I have enjoyed Shakespeare for a long long time. And somewhere in my brain, I have a very basic memory of what my first experience seeing Shakespeare was. I can’t be 100% sure, but there’s some bit that niggles at me and says, “Comedy of Errors”, and I’m not sure why. It may be because the humor is very basic, and would have been a good introduction to a preteen? Maybe it was something I studied in one of my classes. In any case, I have a little knowledge of this show – of how silly it is and fitting into the early works of the Bard before his comedies became more nuanced.
What I apparently had forgotten was how short this particular show was. The sign at the box office said just over an hour and a half – and this was including a few musical numbers to beef up the evening. There was no intermission, just straight through, slap-dash fun. And this particular performance seemed geared towards emphasizing the fun and silly.
The story combines a lot of elements that would make appearances in later, greater works. A shipwreck, families separated, twins, falling in love with someone you think you shouldn’t who turns out to be ok in the end, debts owed, barbaric punishments for punitive crimes. This particular production is set in what appears to be early 60s Greece, and is truly over-the-top in every way. The costumes generally stick to a neutral palate of mostly blacks and whites, with a few neutrals of brown and beige, with the occasional pop of red, gold or gaudy print to emphasize a character. It is impressively consistent.
The set is also a marvel – it has four large house fronts on a massive turntable so that the scene could change, and the structures in the background would give the effect of a Greek town with side alleys and passageways. It turns out that the set fronts were more like half houses, for a few could be turned and have scenes performed in the interior. Characters would be both inside AND outside, and the set felt fully formed and expansive – more real than a set normally would. Even though you would see a character run through a bead curtain to nowhere, it felt like they might simply be going off to another part of the house!
A production like this one that leans so heavily on timing of lines and and physical gags is also one that is dependent on good actors being able to spit out those lines at the appropriate timing and speed, and not feel or look silly. It seems that quite a few of the recent and longtime greats have come back for Michael Kahn’s final season, and so the production was of great value with acting talent.

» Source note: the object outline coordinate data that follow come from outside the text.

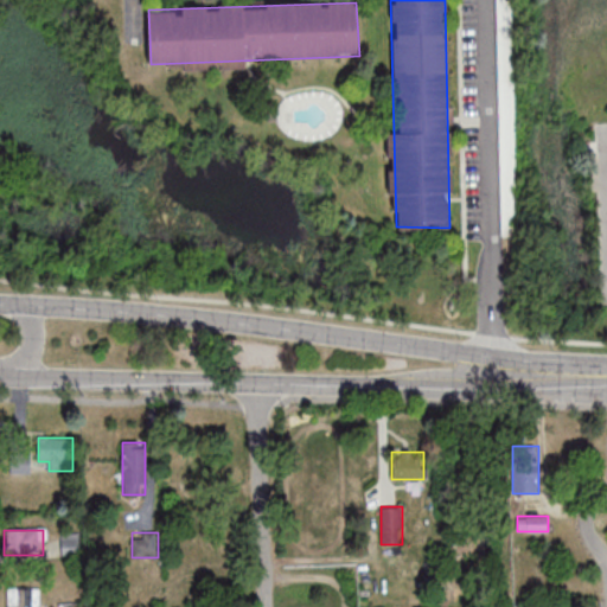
[(80,534),(61,534),(61,555),(80,555),(80,534)]
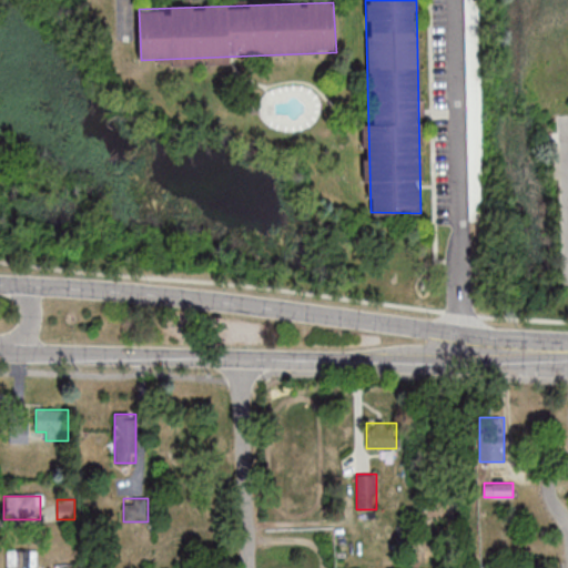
[(7,550),(7,567),(32,567),(33,550),(7,550)]
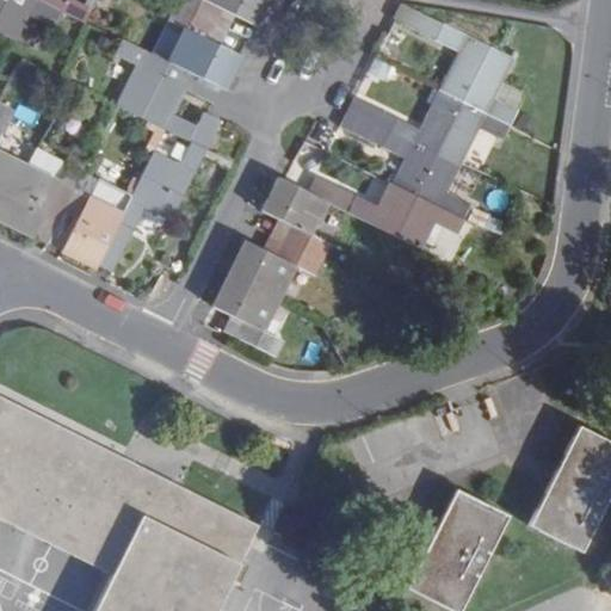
[(24,18),(47,29),(55,11),(32,0),(0,0),(0,35),(12,42),(24,18)]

But the persons who need the greatest round of applause for their quick change abilities, their song and dance skills, and their perfectly malleable mugs were those men playing the Proteans – whose title literally means “capable of assuming many forms”. These two – Justin G. Nelson and John Cardenas – took on dozens of mostly silent roles through the night, but provided immense comic support for the production. It felt like a game, wondering how fast they would be able to change costumes, and in what guise they would next show up.
This was the perfect kind of show for a night out as parents of an infant. Short, so you’re not getting home ridiculously late to relieve the babysitter. Immensely humorous, because coming home from a comedy is a better bet for arriving home in a more upbeat mood. And a high quality production – because if you’re going to spend time and money away from your baby or toddler, you want it to be worth your while. This show hit all those marks, and we had the best time. Go see it while you can.